• **Your task**:
After locating the line with "Las redes sociales: el", retype it and every later line exactly, stopping at the end of the records.

[Records from a data source]
##########
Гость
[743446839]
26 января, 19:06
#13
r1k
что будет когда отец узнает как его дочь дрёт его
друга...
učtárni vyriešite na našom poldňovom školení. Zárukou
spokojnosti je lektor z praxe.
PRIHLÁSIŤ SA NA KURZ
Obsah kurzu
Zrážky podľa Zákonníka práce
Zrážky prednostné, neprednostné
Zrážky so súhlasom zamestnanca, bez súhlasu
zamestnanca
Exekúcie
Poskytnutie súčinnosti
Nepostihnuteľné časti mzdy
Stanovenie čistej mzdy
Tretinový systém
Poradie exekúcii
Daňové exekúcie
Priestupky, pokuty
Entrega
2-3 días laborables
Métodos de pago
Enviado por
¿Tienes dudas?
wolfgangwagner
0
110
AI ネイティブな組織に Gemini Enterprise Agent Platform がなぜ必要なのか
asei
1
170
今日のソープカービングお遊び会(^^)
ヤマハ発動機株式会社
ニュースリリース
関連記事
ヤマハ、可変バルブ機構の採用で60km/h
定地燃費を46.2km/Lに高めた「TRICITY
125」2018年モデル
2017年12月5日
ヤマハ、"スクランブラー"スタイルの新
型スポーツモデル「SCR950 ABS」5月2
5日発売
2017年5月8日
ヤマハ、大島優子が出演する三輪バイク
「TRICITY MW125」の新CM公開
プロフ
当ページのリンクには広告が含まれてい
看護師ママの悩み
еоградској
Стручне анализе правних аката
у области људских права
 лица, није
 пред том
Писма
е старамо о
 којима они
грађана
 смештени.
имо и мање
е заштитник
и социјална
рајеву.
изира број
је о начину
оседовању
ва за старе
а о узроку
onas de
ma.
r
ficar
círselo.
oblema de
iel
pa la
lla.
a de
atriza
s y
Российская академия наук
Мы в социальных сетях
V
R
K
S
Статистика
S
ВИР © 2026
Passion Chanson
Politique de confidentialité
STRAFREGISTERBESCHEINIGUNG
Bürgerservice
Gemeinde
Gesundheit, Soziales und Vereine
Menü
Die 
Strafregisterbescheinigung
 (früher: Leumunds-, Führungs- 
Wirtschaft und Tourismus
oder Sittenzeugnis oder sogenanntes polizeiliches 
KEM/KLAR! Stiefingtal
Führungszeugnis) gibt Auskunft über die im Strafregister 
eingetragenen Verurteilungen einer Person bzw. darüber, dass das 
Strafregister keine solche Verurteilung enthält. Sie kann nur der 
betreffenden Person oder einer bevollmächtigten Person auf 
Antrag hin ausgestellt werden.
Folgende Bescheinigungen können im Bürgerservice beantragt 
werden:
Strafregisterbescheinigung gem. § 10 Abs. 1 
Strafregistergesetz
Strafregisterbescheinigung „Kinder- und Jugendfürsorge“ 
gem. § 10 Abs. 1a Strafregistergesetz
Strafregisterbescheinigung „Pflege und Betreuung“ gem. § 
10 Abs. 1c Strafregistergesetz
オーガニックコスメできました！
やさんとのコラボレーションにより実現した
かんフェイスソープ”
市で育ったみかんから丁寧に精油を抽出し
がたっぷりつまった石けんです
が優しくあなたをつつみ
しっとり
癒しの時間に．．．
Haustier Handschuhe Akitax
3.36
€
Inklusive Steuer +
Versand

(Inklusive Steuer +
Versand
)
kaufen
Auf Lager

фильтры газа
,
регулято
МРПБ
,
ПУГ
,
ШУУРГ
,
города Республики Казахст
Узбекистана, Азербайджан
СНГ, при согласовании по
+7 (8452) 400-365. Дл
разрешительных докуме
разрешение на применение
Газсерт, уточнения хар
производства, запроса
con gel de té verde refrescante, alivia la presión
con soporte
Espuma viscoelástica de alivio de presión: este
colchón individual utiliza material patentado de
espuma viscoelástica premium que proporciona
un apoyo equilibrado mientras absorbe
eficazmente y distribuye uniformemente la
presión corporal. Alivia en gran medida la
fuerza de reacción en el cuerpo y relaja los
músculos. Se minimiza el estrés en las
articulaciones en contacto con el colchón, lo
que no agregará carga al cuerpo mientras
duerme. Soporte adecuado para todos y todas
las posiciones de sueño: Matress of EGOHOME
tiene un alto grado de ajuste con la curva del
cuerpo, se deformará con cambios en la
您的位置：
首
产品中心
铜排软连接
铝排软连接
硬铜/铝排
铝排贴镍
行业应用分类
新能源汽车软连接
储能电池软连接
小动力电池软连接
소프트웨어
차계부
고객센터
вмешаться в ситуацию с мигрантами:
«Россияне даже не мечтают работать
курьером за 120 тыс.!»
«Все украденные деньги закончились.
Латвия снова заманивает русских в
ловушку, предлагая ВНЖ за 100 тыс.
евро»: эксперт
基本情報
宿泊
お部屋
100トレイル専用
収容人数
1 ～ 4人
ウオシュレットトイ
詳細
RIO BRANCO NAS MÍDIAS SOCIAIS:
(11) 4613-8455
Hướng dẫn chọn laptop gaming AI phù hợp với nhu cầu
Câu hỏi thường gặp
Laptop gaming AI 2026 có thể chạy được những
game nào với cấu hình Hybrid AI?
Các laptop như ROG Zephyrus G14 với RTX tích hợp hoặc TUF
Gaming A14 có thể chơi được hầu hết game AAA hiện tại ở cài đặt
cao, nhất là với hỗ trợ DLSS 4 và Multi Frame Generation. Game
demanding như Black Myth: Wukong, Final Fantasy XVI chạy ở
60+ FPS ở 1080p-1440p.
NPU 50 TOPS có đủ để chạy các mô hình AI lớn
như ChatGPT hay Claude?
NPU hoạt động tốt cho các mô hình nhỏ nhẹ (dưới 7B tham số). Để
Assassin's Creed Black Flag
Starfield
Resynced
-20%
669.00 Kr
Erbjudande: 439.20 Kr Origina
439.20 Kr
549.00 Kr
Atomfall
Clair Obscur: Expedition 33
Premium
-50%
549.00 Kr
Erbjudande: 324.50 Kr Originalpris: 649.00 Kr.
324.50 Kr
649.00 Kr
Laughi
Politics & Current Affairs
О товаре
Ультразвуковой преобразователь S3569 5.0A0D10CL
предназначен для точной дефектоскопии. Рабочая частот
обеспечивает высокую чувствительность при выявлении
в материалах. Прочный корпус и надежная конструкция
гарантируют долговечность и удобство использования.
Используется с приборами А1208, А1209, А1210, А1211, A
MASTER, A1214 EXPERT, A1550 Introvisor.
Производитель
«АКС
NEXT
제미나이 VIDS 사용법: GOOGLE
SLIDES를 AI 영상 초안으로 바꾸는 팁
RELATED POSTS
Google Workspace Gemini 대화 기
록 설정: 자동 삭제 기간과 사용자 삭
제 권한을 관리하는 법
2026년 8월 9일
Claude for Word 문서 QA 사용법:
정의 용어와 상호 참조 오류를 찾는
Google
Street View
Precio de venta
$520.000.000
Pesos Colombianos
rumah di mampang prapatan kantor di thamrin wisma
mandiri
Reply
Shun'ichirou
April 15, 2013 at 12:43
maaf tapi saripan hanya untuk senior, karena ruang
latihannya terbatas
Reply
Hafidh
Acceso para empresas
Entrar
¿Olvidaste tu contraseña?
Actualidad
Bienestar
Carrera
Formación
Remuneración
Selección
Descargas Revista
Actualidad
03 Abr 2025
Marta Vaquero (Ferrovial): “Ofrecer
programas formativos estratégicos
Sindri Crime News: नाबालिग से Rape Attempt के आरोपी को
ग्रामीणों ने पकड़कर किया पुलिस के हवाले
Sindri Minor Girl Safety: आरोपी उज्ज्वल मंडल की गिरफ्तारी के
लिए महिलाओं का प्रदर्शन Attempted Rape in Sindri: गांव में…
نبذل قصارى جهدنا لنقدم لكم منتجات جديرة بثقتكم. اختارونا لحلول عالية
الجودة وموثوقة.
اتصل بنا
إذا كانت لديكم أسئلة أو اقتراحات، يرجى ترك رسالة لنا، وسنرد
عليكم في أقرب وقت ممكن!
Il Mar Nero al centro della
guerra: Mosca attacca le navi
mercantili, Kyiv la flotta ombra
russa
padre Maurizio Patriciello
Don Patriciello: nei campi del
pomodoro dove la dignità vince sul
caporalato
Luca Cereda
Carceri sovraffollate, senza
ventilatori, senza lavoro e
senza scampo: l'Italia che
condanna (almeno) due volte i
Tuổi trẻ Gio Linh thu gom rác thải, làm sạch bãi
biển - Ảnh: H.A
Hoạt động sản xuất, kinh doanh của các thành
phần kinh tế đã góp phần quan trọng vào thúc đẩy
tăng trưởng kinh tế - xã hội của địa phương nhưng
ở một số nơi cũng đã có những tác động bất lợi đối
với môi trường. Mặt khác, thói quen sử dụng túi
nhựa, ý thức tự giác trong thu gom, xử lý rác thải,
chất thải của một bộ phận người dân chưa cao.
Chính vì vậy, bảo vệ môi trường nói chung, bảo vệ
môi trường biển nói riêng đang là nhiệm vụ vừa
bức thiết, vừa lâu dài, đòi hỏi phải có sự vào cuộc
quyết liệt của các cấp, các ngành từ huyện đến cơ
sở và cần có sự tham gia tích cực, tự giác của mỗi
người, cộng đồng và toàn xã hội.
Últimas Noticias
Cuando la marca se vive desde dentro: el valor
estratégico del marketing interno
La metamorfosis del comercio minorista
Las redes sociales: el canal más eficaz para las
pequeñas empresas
##########
• **Reply to the exercise**:
Las redes sociales: el canal más eficaz para las
pequeñas empresas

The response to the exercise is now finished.